Based on survey data derived from face-to-face interviews with 2,400 schoolchildren, 600 four-day diaries and focus groups with both elite performers, coaches and parents, the book offers a comprehensive overview of young people's involvement in sport and physical activity in the 1990s. Deliberately set in the context of the literature on sport involvement and participation motivation, and alongside wider policy concerns, individual contributors each have accessed the data in order to address a particular substantive topic.
Given the almost complete absence of hard data currently available in this field, the book should appeal not only to a local audience but to a wider international readership including sport scientists, sports' administrators, coaches, teachers and policy makers, indeed anyone with an interest in the who, what, why and how of young people's involvement in sport.
This is a valuable resource for those interested in young people's involvement in sport, providing the findings from a relatively large number of carefully designed interviews and diary accounts. - Journal of Adolescence
In the 20 years since it began, this series has published some of the key texts in the field of adolescent studies. The series has covered a very wide range of subjects, almost all of them being of central concern to students, researchers and practitioners. A mark of its success is that a number of books have gone to second and third editions, illustrating its popularity and reputation.
The primary aim of the series is to make accessible to the widest possible readership important and topical evidence relating to adolescent development. Much of this material is published in relatively inaccessible professional journals, and the objective of the books has been to summarise, review and place in context current work in the field, so as to interest and engage both an undergraduate and a professional audience.
The intention of the authors is to raise the profile of adolescent studies among professionals and in institutions of higher education. By publishing relatively short, readable books on topics of current interest to do with youth and society, the series makes people more aware of the relevance of the subject of adolescence to a wide range of social concerns.

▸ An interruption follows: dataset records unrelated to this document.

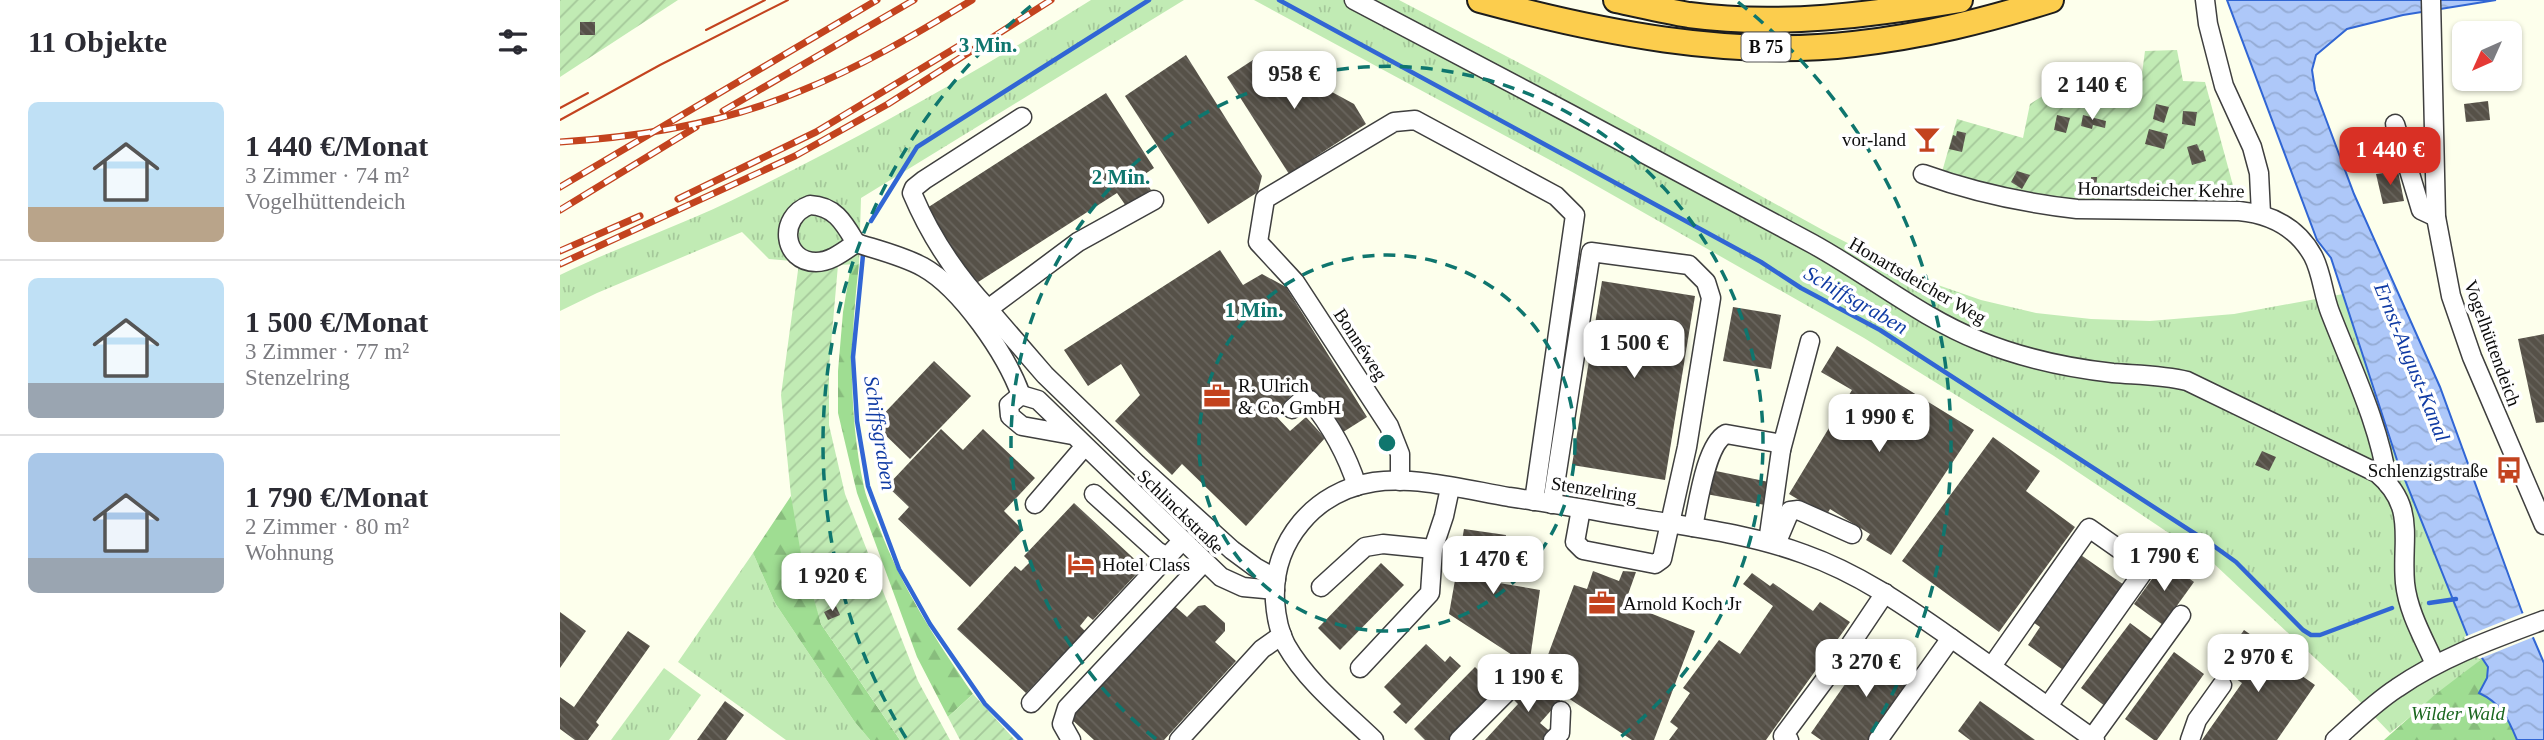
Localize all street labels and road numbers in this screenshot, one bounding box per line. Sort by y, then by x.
road number: B 75 [1742,32,1790,62]
street label: Honartsdeicher Kehre [2077,178,2245,201]
street label: Honartsdeicher Weg [1845,233,1990,328]
street label: Vogelhüttendeich [2460,277,2525,410]
street label: Bonnéweg [1330,304,1392,384]
street label: Schlinckstraße [1133,465,1228,558]
street label: Stenzelring [1550,472,1639,507]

The books do not put forward any one theoretical viewpoint. The authors outline the most prominent theories in the field and include a balanced and critical assessment of each of these. Whilst some of the books may have a clinical or applied slant, the majority concentrate on normal development.
The readership rests primarily in two major areas: the undergraduate market, particularly in the fields of psychology, sociology and education; and the professional training market, with particular emphasis on social work, clinical and educational psychology, counselling, youth work, nursing and teacher training.